17 Oct 2023, 3:49 pm
The UK’s deputy Pensions Ombudsman (DPO) has ordered a pension scheme trustee to pay over £730,000 back to the scheme, after finding multiple breaches of trust and many acts of maladministration.
The Focus Administration Pension Scheme case was investigated by the Ombudsman’s Pensions Dishonesty Unit, which investigates allegations of serious breaches of trust, misappropriation of pension funds and dishonest or fraudulent behaviour by trustees. However, pensions expert Liam Fitzgerald of Pinsent Masons said that the determination was more notable for the emphasis it also placed on scheme governance failings.
In this case, members transferred pension benefits worth approximately £830,000 into the scheme, which the DPO described as a sophisticated ‘pension liberation’ scheme. Scheme funds were invested in companies that generally had only been incorporated for a short time, had been trading at a loss or were companies in which some of the trustee’s associates had an interest. Back-to-back property transactions, which were not registered with the Land Registry, were also involved, along with capital gains tax payments from member funds.
The DPO set out detailed analysis of scheme governance failings, highlighting failures to comply with legal requirements and The Pensions Regulator (TPR) code of practice for defined contribution schemes. The DPO concluded that the concentration of investment in a small number of already high-risk companies displayed a reckless approach to investment within a pension scheme.
He found that there appeared to have been no suitable management of these risks through regulated advice or diversification in liquid, regulated or lower risk investments. The trustee also failed to have processes to manage conflicts of interest and did not appear to have effective controls to monitor service delivery by the administrator.
Fitzgerald said: “The DPO’s decision reminds us that, whilst TPR’s codes are not binding, he is required to take them into account, when relevant, in determining complaints. In this lengthy determination, he scrutinised not just the alleged pensions scam at the heart of the complaint but also many scheme governance shortcomings.”

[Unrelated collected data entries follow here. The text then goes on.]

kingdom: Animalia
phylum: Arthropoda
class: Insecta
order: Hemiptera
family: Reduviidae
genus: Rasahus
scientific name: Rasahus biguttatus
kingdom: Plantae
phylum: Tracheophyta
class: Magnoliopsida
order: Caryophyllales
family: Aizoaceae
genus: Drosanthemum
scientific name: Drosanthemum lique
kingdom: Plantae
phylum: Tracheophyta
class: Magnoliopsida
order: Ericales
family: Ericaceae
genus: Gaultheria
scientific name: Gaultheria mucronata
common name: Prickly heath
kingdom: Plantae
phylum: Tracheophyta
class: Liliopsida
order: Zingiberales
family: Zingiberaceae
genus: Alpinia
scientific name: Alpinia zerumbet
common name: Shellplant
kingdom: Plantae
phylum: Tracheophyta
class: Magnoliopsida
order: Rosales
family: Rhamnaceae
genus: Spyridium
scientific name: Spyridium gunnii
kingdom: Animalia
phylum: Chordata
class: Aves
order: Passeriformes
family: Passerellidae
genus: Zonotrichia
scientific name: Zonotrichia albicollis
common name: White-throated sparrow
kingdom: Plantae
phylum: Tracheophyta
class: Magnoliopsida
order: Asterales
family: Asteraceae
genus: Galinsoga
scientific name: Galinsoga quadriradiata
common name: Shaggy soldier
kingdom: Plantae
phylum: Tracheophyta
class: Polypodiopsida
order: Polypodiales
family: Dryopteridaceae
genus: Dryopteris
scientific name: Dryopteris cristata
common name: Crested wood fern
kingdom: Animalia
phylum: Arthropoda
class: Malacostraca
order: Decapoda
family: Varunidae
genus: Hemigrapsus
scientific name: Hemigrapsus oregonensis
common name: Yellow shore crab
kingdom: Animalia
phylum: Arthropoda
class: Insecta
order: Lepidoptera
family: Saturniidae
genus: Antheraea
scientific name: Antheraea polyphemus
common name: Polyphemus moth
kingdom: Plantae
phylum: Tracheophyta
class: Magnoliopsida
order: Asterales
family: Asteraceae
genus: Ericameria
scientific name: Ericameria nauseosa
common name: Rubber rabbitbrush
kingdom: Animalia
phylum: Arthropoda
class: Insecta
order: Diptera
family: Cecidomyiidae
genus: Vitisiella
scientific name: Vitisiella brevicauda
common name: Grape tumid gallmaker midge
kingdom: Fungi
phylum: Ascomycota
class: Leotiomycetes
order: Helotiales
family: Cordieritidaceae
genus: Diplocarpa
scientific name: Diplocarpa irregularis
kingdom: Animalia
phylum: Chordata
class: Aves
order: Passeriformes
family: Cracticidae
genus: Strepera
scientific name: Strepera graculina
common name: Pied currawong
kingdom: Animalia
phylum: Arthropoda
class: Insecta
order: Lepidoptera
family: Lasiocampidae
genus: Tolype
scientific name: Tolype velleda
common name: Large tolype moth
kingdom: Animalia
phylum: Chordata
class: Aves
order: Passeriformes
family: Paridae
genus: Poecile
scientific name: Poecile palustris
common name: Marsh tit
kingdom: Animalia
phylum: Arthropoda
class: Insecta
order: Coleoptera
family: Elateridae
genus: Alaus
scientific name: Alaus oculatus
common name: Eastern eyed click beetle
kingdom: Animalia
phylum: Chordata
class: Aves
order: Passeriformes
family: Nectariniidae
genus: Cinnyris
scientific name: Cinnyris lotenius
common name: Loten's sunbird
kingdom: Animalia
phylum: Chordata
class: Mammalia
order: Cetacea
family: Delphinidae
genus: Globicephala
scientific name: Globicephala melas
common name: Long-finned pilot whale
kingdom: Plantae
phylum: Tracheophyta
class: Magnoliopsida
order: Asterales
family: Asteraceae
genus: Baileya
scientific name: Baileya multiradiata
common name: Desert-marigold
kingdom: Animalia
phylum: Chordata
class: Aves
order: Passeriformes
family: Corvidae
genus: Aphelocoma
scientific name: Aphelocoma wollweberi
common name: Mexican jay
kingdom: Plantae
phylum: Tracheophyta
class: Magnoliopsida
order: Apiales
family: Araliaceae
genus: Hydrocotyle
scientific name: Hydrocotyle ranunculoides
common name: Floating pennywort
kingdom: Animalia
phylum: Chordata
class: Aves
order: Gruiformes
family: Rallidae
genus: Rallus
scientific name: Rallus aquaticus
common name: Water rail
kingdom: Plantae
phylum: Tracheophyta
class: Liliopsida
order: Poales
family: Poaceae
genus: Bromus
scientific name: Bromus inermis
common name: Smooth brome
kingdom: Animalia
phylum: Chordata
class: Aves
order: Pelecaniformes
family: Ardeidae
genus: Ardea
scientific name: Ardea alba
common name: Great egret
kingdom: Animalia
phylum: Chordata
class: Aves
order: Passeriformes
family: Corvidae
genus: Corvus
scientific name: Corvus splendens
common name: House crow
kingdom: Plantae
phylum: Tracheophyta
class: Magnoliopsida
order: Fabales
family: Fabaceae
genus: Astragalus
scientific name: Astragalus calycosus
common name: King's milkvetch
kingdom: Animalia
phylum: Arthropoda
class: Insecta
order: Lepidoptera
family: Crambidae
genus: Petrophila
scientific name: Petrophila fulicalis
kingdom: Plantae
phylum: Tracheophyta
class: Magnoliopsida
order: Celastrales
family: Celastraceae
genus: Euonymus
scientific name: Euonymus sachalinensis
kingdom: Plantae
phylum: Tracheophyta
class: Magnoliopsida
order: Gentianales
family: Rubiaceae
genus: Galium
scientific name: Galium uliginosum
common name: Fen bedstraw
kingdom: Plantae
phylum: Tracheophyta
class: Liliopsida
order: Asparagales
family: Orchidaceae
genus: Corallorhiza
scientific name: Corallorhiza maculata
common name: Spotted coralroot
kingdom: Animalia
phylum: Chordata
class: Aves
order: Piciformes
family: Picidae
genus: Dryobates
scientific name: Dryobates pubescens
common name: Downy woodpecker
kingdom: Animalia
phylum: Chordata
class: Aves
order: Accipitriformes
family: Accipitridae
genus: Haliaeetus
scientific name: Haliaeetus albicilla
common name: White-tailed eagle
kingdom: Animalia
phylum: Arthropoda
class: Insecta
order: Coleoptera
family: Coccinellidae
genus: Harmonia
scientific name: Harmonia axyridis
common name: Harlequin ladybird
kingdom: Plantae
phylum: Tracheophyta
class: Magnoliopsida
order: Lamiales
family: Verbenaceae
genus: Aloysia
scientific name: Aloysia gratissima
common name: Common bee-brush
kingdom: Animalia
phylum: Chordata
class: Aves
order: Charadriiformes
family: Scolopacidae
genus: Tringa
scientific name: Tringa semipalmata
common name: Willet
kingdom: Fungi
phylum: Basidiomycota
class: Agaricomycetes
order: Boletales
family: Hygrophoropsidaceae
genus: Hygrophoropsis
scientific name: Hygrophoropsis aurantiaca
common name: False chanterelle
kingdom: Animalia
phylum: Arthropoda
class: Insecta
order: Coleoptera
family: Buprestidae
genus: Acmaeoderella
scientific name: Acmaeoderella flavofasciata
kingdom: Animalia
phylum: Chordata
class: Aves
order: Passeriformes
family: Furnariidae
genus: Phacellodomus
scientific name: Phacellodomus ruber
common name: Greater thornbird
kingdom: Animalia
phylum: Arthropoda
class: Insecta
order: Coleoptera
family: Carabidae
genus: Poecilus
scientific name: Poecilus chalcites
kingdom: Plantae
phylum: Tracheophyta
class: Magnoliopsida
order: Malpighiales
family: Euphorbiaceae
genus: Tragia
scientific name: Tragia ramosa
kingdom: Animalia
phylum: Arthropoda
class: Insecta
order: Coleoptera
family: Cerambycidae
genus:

He added: “The Pensions Dishonesty Unit carried out a very thorough investigation, looking in detail at the trustee’s training records, for example. The DPO noted gaps in scheme records too – concluding, for instance, that there was no evidence the trustee had taken regulated financial advice. Although this might be an extreme case, there’s a lesson for all schemes here: trustees will want to ensure their governance records could stand up to similar scrutiny.”
Complaints were upheld against trustee Simon Williams and the scheme’s administrator, Brambles Administration Limited. The DPO found that Williams did not genuinely believe that he was acting in the best financial interests of the scheme beneficiaries and acted in “personal conscious bad faith”. He noted that Williams had passed TPR’s trustee toolkit modules on the trustee’s role and running a scheme, but then repeatedly ignored or disregarded his duties.
The Pensions Dishonesty Unit, established in 2022 in response to an increase in cases relating to trustee dishonesty and wrongdoing, aims to achieve redress and the recovery of funds directly from the party at fault. The unit encourages potential referrals from individual scheme members and independent trustees.
In this case, an independent sole trustee was appointed in 2018 by TPR, which had concerns about the way the scheme was being run. A copy of the determination in this case has been sent to TPR, and the original trustee was ordered to repay the scheme within 28 days.